Sunday, September 08, 2024

No love: Lead is in the air

I grew up in Eagan, Minnesota, a suburb of Minneapolis. Each morning on my way to school, my skyline consisted not of the Foshay Tower and U.S. Bank Stadium (highlights of Minneapolis), but rather the billowing smokestacks of Eagan’s Gopher Resource recycling plant. My elementary and middle school was less than a mile from the plant, and I often wondered what exactly was spewing out of those chimneys. 
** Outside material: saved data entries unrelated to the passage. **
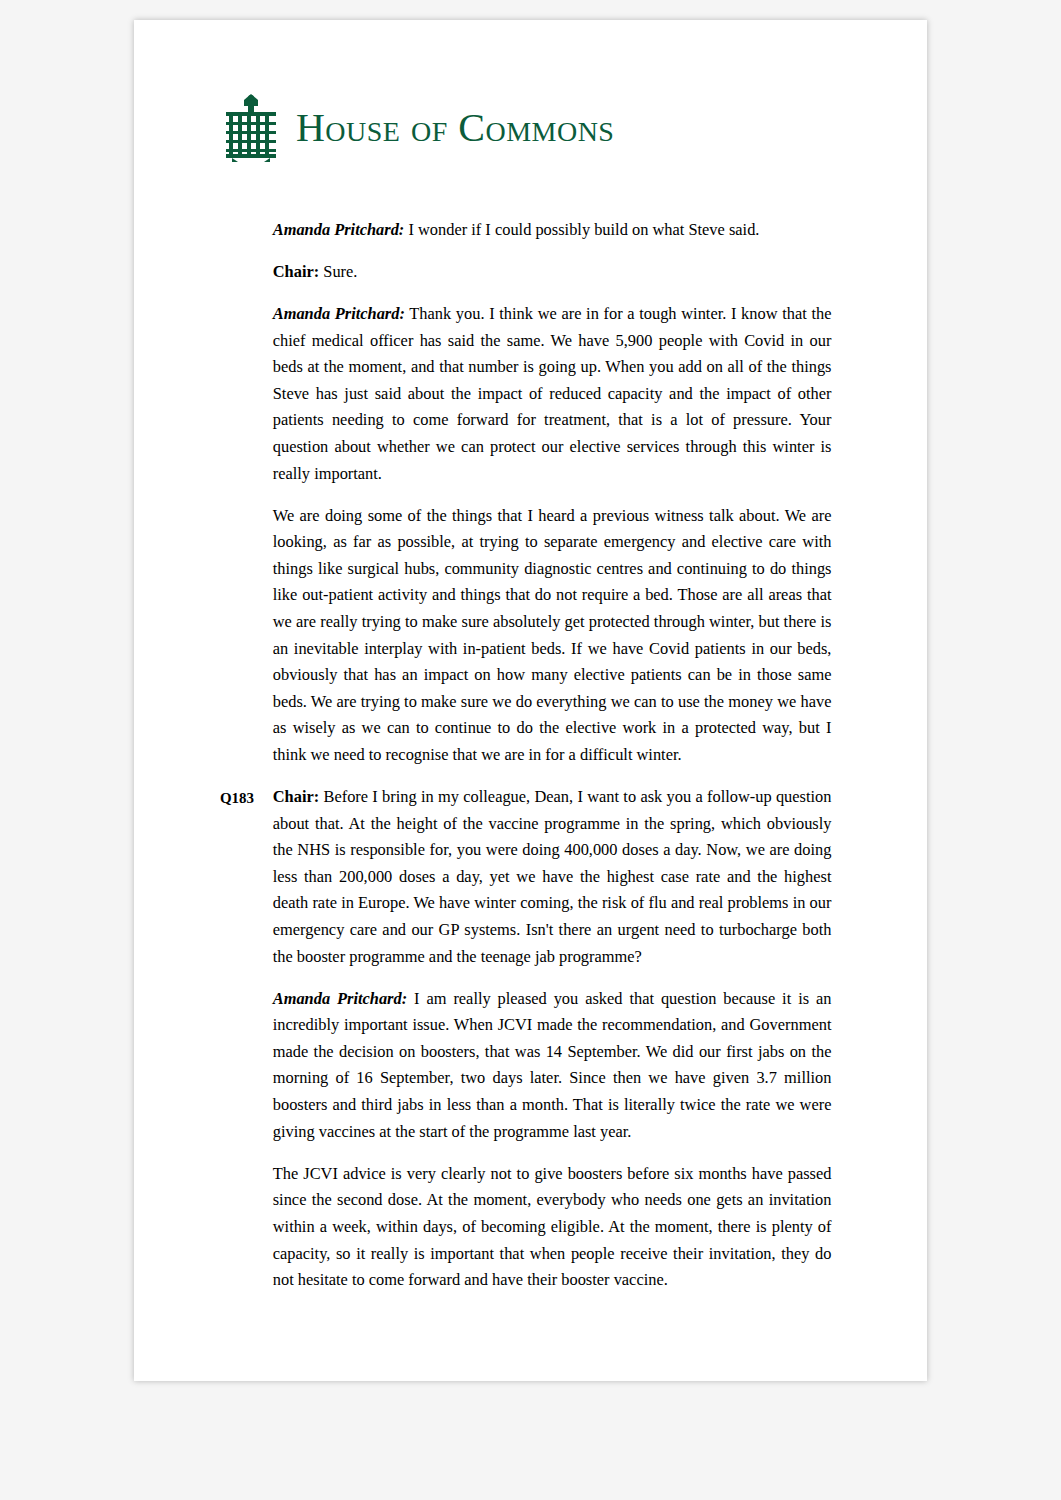House of Commons
Amanda Pritchard: I wonder if I could possibly build on what Steve said.
Chair: Sure.
Amanda Pritchard: Thank you. I think we are in for a tough winter. I know that the chief medical officer has said the same. We have 5,900 people with Covid in our beds at the moment, and that number is going up. When you add on all of the things Steve has just said about the impact of reduced capacity and the impact of other patients needing to come forward for treatment, that is a lot of pressure. Your question about whether we can protect our elective services through this winter is really important.
We are doing some of the things that I heard a previous witness talk about. We are looking, as far as possible, at trying to separate emergency and elective care with things like surgical hubs, community diagnostic centres and continuing to do things like out-patient activity and things that do not require a bed. Those are all areas that we are really trying to make sure absolutely get protected through winter, but there is an inevitable interplay with in-patient beds. If we have Covid patients in our beds, obviously that has an impact on how many elective patients can be in those same beds. We are trying to make sure we do everything we can to use the money we have as wisely as we can to continue to do the elective work in a protected way, but I think we need to recognise that we are in for a difficult winter.
Q183
Chair: Before I bring in my colleague, Dean, I want to ask you a follow-up question about that. At the height of the vaccine programme in the spring, which obviously the NHS is responsible for, you were doing 400,000 doses a day. Now, we are doing less than 200,000 doses a day, yet we have the highest case rate and the highest death rate in Europe. We have winter coming, the risk of flu and real problems in our emergency care and our GP systems. Isn't there an urgent need to turbocharge both the booster programme and the teenage jab programme?
Amanda Pritchard: I am really pleased you asked that question because it is an incredibly important issue. When JCVI made the recommendation, and Government made the decision on boosters, that was 14 September. We did our first jabs on the morning of 16 September, two days later. Since then we have given 3.7 million boosters and third jabs in less than a month. That is literally twice the rate we were giving vaccines at the start of the programme last year.
The JCVI advice is very clearly not to give boosters before six months have passed since the second dose. At the moment, everybody who needs one gets an invitation within a week, within days, of becoming eligible. At the moment, there is plenty of capacity, so it really is important that when people receive their invitation, they do not hesitate to come forward and have their booster vaccine.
(This is the plant's good side)

While caught in a doom scroll on Instagram last week, I came across an ad for a class-action lawsuit against Gopher Resource in Eagan. The settlement payout includes those who “lived within, attended a school within or worked within one mile of the stack of the Eagan Facility from January 1, 2000 to July 24, 2024”. I went 3/3. The settlement claims that the facility exposed me and my neighbors to “lead, cadmium, arsenic, sulfur dioxide” and other chemicals that I would rather not inhale. My exposure to these chemicals is a negative production externality; because this plant polluted the environment, I suffer the consequences. 

A father whose child attended school near a different Gopher Resource plant in Florida originally filed suit. In making this decision, he opted against a Coasian resolution to this problem, settling instead for collective action and state intervention. While Coase would say this is outside of the government’s intended role, I’ll certainly enjoy the extra cash in my wallet.